Makemson's research accepted

  Harlen Makemson's paper, "Anglophobia as Art: Free Trade and Protection in Grover Cleveland Political Cartoons," has been accepted for presentation at the 19th Century Press, the Civil War and Free Expression Symposium in Chattanooga, Tenn., Nov. 1-2.

Makemson said previous research has left the impression that the defining characteristic of cartooning against Grover Cleveland in the 1884 campaign was a relentless focus on Cleveland's illegitimate child scandal. His research demonstrates that the graphic discourse gave a much broader argument for why a Cleveland presidency would be damaging to the country.
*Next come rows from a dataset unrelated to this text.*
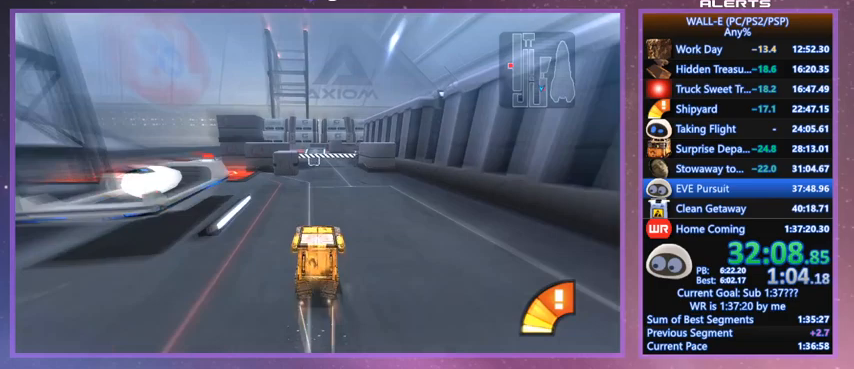
{"keys": ["shift", "w"], "events": [[33, "shift", "up"], [300, "shift", "down"]]}
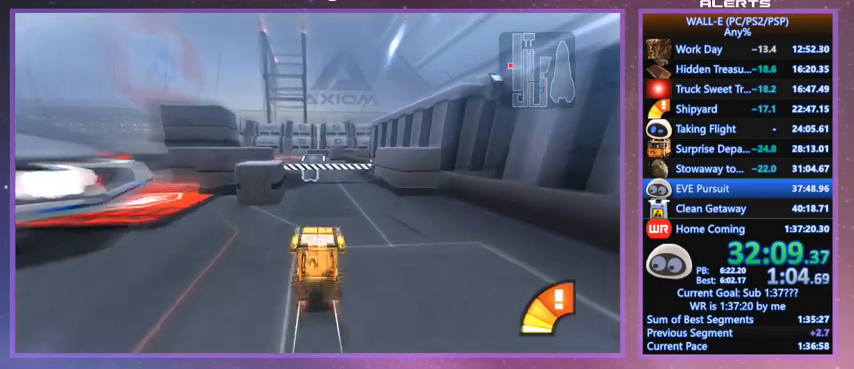
{"keys": ["shift", "w"], "events": [[100, "shift", "up"], [500, "shift", "down"]]}
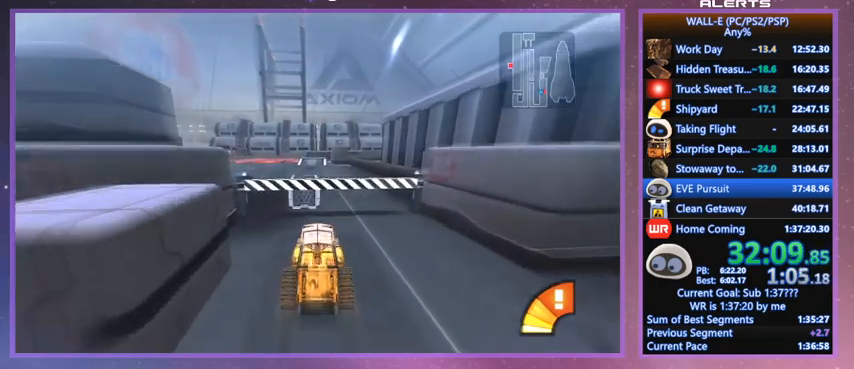
{"keys": ["w"], "events": [[467, "shift", "up"]]}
A heavy focus by cartoonists on the tariff issue echoed GOP charges that free trade would put American laborers out of work, in turn creating a hardship for their families. In pro-Republican cartoons, Cleveland was depicted not only undermining the moral fabric of the American family but taking food off its table.
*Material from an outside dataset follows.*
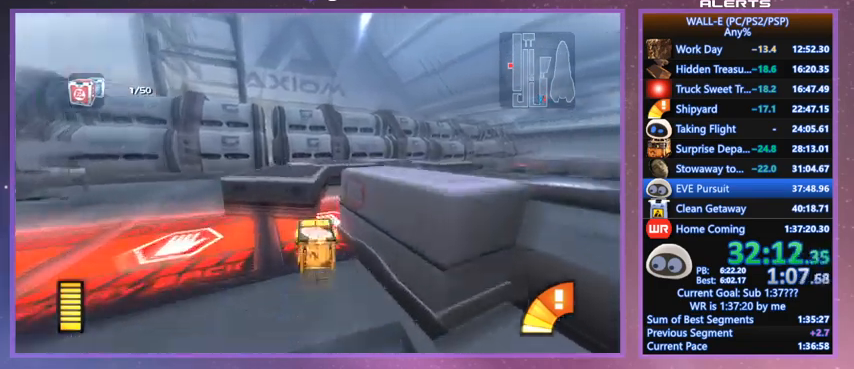
{"keys": ["w"], "events": [[233, "l", "down"], [267, "l", "up"], [433, "d", "up"]]}
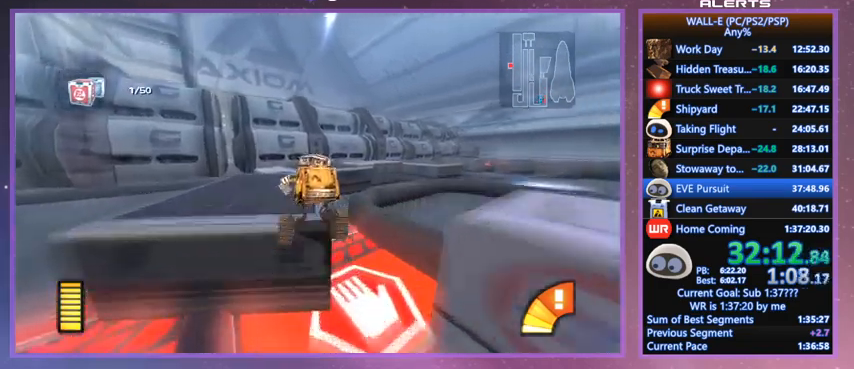
{"keys": ["l", "w"], "events": [[200, "shift", "down"], [333, "l", "down"], [333, "shift", "up"]]}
"My approach is less interested in the cartoonists and the politicans," Makemson said, "and more interested in what symbols were being used and how they may have been interpreted by those in the culture. I'm particularly interested in the Gilded Age because many of the issues of the period - immigration, free trade, concern over an erosion of morals, the perceived damaging influence of visual media - still resonate today."